*** Material for this exercise ***

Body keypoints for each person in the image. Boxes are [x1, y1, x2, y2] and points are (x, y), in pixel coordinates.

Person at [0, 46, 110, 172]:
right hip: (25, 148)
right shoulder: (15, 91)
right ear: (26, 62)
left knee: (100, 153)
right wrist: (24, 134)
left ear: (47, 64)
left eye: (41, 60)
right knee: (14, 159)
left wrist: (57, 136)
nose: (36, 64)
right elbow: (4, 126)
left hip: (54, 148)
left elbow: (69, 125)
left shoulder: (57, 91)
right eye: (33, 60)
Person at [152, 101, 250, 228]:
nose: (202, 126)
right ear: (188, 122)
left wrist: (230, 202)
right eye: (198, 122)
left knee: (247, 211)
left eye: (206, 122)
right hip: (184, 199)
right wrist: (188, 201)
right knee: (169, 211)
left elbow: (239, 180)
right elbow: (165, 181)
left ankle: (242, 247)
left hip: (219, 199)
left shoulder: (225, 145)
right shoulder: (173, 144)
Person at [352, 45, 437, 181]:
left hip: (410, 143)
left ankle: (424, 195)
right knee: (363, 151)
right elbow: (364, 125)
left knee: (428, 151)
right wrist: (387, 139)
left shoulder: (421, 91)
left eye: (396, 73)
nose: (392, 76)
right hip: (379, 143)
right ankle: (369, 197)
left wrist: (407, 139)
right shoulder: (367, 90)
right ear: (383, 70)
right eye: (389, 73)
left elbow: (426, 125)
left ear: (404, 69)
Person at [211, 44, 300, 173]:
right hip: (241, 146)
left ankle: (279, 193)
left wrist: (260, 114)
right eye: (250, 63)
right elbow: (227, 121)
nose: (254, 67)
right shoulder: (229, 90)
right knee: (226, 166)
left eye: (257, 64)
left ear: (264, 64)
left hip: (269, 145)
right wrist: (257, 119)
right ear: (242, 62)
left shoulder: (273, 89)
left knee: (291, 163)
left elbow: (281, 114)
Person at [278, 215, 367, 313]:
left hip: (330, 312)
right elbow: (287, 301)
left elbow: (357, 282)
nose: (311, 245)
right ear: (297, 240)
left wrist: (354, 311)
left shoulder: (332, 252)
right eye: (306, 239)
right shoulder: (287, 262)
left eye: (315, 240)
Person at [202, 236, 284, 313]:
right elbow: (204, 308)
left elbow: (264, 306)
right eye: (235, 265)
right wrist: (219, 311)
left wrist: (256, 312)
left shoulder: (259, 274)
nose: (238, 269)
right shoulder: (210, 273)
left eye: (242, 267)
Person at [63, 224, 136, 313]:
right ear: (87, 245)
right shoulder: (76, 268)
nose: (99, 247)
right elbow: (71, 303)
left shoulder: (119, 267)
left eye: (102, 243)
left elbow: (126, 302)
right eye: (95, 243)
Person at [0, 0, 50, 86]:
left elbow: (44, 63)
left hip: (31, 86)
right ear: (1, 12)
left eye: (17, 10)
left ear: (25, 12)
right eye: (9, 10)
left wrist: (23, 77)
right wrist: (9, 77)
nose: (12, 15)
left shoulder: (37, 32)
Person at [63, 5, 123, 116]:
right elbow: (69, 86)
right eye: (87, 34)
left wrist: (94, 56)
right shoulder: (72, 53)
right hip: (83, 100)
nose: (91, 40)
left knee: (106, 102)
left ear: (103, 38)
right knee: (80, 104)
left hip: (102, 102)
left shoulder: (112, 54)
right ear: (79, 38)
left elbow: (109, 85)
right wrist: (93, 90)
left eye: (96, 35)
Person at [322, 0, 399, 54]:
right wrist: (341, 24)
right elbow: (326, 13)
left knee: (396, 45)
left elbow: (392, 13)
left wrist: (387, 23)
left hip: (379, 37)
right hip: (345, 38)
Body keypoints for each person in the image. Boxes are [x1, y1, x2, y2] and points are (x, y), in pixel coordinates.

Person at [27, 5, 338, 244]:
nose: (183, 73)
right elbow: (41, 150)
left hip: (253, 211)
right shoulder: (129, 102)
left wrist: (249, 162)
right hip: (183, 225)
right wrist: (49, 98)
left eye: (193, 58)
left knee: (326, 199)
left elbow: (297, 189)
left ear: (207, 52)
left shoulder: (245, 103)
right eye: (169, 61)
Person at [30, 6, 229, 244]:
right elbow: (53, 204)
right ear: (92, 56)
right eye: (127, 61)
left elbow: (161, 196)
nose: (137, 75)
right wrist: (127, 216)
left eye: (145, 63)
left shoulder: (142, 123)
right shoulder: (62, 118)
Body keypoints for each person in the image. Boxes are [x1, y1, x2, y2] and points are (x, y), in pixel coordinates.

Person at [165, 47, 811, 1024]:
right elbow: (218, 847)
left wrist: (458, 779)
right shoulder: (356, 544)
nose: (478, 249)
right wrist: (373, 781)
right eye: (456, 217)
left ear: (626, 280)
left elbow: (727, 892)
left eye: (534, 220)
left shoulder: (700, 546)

*** End of Material for this exercise ***
*** Material for this exercise ***

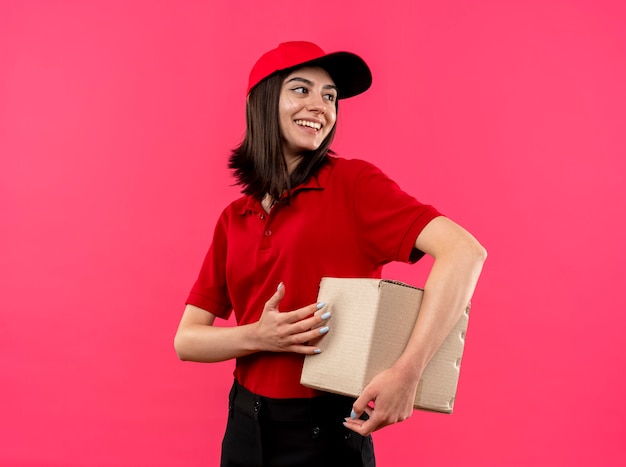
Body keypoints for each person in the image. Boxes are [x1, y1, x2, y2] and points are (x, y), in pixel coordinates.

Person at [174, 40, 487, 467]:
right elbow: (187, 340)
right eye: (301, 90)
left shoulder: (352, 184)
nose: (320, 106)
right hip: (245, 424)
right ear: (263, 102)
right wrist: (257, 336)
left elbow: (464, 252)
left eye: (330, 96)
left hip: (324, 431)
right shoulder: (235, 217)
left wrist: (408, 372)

*** End of Material for this exercise ***
*** Material for this exercise ***

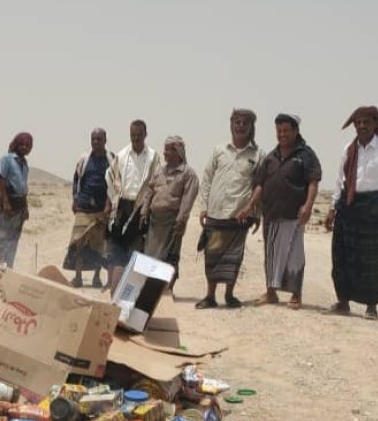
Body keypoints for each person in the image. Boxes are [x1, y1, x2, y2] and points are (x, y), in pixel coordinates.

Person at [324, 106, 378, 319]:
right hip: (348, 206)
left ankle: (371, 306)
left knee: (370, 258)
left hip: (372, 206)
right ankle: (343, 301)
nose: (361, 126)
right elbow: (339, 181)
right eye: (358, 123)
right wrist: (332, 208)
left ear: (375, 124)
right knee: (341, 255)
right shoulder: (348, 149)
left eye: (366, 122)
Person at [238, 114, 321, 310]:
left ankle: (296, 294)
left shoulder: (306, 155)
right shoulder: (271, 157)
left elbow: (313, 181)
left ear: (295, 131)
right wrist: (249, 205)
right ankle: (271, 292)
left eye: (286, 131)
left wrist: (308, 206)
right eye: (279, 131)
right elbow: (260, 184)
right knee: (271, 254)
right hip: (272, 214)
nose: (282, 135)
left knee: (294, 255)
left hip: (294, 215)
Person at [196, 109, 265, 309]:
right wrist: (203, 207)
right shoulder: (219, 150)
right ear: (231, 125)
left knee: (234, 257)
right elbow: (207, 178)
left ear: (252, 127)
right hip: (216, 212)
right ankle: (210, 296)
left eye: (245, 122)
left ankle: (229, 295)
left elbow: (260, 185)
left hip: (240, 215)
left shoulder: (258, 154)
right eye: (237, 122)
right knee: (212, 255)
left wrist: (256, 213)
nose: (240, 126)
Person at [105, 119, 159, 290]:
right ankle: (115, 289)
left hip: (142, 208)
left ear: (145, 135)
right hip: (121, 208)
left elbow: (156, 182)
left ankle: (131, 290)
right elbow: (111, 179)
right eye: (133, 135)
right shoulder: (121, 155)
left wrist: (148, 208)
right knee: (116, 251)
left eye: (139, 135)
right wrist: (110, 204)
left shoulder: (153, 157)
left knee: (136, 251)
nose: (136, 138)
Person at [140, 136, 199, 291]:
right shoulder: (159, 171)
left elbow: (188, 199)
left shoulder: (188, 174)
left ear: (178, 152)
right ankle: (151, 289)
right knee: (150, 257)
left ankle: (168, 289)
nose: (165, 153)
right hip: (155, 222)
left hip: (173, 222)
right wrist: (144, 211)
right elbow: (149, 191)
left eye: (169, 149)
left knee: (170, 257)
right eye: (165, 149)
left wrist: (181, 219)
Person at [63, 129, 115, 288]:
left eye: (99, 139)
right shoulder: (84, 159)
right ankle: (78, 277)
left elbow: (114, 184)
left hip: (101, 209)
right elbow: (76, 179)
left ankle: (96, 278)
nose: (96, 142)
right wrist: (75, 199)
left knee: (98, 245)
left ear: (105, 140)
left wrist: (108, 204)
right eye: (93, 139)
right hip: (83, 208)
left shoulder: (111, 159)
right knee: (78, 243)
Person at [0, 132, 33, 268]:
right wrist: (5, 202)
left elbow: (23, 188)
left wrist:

*** End of Material for this exercise ***

• **Task**
All lines above from the one with "left knee: (136, 251)" to the one with "left knee: (170, 257)", inclusive, should be copied exactly, and no other lines.

• **Solution for this problem**
left knee: (136, 251)
nose: (136, 138)
Person at [140, 136, 199, 291]:
right shoulder: (159, 171)
left elbow: (188, 199)
left shoulder: (188, 174)
left ear: (178, 152)
right ankle: (151, 289)
right knee: (150, 257)
left ankle: (168, 289)
nose: (165, 153)
right hip: (155, 222)
left hip: (173, 222)
right wrist: (144, 211)
right elbow: (149, 191)
left eye: (169, 149)
left knee: (170, 257)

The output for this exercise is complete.